§ Assigned task 1:
Print the stretch of the hydrogel study text from "Longitudinal (A) and" through "scar are demonstrated." without any changes.
§ Assigned task 2:
For each statement below, answer yes or no according to the hydrogel study text, and quote the words from it that decide the answer. (a) The hydrogel was delivered by microinjection three days after the injury. (b) MRI assessment found a statistically significant difference in lesion severity. (c) The control group in the BBB locomotor evaluation contained ten rats.
§ Assigned task 3:
Translate this sentence from the hydrogel study text into French: "Limited research focuses on modeling and treating contusion and compression injuries."

§ Text provided:

BEGIN

Injectable alginate chitosan hydrogel as a promising bioengineered therapy for acute spinal cord injury

Abstract

Dealing with spinal cord injuries presents problematic due to multiple secondary mechanisms. Beyond primary concerns like paralysis and disability, complications including urinary, gastrointestinal, cardiac, and respiratory disorders, along with substantial economic burdens may occur. Limited research focuses on modeling and treating contusion and compression injuries. Tissue engineering emerges as an innovative treatment, targeting lesion pathophysiology. This study was evaluated implanting injectable biomaterials into injury-induced cavity before glial scar formation, avoiding tissue incisions and minimizing further damage. The efficacy of injectable alginate/thiolated chitosan hydrogel was investigated for acute spinal cord injury induced by Vanický method in Wistar rats. Three days post-injury, hydrogel was administrated through microinjection after laminectomy. After 60 days, the hydrogel group demonstrated notable motor function enhancement compared to the control by the BBB locomotor test (P < 0.05). However, no statistically significant differences were observed in MRI assessment concerning lesion severity. Stereological and histopathological evaluations revealed a reduction in vacuole volume and the presence of axon profiles within the scaffold (P < 0.05), alongside reduced infiltration of inflammatory and Gitter cells in the hydrogel group, although the latter was not statistically significant compared to the control. Thiolated chitosan/ alginate hydrogel implantation may be regarded as a promising treatment to enhance motor function by restraining destructive processes post-acute spinal cord injury.

Keywords: Alginates; Chitosan; Contusions; Rats; Spinal cord injuries.

Fig. 1

SEM image of thiolated chitosan/alginate hydrogel structure. 400x magnification.

Fig. 2

(A) Rheometric properties evaluation diagram of thiolated chitosan/alginate hydrogel. (B) Assessment of cell viability through Alamar Blue staining (Mean ± SEM). The graph illustrates the growth in cell population after 1, 3, 5 and 7 days of culture. (C) FTIR spectra of alginate, thiolated chitosan and hydrogel are displaced.

Fig. 3

The Basso–Beattie–Bresnahan (BBB) locomotor rating scale was evaluated post-operation weekly. Repeated measures ANOVA test demonstrated a significant difference between the control group (n = 5) and the scaffold group (n = 10) (P < 0.05). Data shows in Median ± SD.

Fig. 4

Longitudinal (A) and transverse sections (B) obtained from CT scan images of Fogarty’s balloon and vertebral column. (C & D) Some findings resulting from SCI are visible in MRI images: Intraspinal necrosis evident in longitudinal (blue arrow) and transverse (red arrow) views. (E) Dura mater adhesion highlighted by the yellow arrow. (F) Reduced diameter of the spinal cord, hyperintensity and the presence of glial scar are demonstrated.

Fig. 5

(A & B) The statistical evaluation diagrams present a comparison of data between the scaffold and control groups based on MRI images. (C & D) Histopathological parameters including axon counting in 5 HPF (high power field; 400X) and the percentage of cavity area in the histopathology section, were assessed. The cavity area in the control group is significantly greater than in the scaffold sections. There is a statistically significant increase in the number of axons observed in the scaffold group compared to the control defects. Data are presented as Mean ± Std Deviation. ns: Not significant (P > 0.05); *, **: Significant (P < 0.05).

END

§ Supplied data:

BEGIN

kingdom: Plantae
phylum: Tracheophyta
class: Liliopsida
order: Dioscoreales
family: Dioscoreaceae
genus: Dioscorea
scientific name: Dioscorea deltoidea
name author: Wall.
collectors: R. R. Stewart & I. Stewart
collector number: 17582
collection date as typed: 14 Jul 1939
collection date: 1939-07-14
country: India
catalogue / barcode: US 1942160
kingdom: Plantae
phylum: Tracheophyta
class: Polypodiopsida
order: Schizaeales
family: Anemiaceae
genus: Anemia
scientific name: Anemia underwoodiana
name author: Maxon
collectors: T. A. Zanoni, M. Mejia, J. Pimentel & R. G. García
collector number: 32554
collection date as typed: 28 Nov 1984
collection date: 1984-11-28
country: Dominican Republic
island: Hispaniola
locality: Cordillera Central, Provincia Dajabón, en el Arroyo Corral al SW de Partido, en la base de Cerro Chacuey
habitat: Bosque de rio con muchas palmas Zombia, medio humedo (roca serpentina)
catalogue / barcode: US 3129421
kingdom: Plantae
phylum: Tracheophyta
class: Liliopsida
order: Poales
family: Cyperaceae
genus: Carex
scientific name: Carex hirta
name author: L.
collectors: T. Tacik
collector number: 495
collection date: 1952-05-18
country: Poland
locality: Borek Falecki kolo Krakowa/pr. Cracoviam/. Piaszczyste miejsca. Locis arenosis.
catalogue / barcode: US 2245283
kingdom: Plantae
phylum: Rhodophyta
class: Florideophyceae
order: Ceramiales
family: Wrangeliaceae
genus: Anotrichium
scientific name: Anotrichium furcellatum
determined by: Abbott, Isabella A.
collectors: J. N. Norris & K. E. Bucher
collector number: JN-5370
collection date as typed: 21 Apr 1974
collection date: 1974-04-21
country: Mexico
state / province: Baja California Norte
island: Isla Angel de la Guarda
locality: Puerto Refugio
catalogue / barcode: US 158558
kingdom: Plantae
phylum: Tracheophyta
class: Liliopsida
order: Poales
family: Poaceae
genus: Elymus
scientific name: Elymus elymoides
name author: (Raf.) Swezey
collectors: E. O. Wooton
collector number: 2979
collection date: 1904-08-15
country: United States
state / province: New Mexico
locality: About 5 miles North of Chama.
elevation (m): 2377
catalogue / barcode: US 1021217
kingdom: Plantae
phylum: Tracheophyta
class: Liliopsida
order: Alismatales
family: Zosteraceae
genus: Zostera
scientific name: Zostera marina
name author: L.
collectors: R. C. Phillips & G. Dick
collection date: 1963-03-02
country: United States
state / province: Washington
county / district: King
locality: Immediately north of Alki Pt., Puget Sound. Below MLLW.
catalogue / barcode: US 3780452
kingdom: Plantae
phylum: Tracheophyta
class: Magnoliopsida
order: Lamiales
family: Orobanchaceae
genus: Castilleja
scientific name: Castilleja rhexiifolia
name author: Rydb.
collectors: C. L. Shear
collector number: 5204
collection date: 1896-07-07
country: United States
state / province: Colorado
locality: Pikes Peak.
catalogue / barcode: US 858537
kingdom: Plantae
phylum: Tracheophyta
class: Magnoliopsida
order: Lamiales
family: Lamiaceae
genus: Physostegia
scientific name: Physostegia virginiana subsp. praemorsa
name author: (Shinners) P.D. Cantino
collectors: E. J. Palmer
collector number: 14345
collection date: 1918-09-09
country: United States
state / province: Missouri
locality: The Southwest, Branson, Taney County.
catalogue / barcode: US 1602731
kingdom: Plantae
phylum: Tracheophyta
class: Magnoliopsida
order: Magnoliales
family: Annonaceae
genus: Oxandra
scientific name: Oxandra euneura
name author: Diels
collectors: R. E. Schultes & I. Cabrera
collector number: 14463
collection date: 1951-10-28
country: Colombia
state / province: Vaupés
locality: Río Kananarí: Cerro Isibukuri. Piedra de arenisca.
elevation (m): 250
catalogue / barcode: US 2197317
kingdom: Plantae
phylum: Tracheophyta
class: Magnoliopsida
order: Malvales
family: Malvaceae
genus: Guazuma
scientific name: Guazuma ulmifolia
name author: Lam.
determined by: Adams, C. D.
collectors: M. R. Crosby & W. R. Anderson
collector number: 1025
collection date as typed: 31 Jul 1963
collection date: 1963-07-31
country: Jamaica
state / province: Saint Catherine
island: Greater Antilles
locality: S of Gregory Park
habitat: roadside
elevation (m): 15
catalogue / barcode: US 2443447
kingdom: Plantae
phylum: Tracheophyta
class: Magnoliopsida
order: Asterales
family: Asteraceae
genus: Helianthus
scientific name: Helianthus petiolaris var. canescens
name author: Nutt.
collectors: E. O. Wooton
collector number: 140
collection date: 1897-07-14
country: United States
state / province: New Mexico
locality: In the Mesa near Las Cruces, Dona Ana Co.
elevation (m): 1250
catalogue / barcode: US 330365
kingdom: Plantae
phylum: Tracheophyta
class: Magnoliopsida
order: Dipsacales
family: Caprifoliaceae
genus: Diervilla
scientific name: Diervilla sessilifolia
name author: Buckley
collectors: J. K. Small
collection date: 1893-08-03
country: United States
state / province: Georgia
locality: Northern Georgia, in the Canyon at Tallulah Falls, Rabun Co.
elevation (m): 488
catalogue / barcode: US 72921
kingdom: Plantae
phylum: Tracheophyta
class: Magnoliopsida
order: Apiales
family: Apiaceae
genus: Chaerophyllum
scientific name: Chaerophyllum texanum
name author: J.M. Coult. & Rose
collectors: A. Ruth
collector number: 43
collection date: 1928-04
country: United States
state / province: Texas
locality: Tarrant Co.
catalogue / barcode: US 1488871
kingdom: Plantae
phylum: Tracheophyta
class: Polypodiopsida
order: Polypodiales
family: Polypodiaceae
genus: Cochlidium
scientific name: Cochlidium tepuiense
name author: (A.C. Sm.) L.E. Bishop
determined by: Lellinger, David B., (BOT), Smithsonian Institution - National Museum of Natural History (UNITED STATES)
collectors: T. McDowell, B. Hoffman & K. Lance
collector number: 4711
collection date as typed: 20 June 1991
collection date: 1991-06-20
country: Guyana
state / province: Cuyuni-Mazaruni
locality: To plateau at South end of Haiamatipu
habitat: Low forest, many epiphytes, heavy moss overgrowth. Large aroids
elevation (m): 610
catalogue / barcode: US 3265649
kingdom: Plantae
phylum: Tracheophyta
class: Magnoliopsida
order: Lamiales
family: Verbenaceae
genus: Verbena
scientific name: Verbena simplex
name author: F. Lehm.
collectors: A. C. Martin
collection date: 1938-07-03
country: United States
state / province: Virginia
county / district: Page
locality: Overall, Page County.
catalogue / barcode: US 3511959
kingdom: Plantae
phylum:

END

§ Written response 1:
Longitudinal (A) and transverse sections (B) obtained from CT scan images of Fogarty’s balloon and vertebral column. (C & D) Some findings resulting from SCI are visible in MRI images: Intraspinal necrosis evident in longitudinal (blue arrow) and transverse (red arrow) views. (E) Dura mater adhesion highlighted by the yellow arrow. (F) Reduced diameter of the spinal cord, hyperintensity and the presence of glial scar are demonstrated.

§ Written response 2:
(a) Yes: "Three days post-injury, hydrogel was administrated through microinjection after laminectomy."
(b) No: "However, no statistically significant differences were observed in MRI assessment concerning lesion severity."
(c) No: "the control group (n = 5) and the scaffold group (n = 10)"

§ Written response 3:
Peu de recherches portent sur la modélisation et le traitement des lésions par contusion et par compression.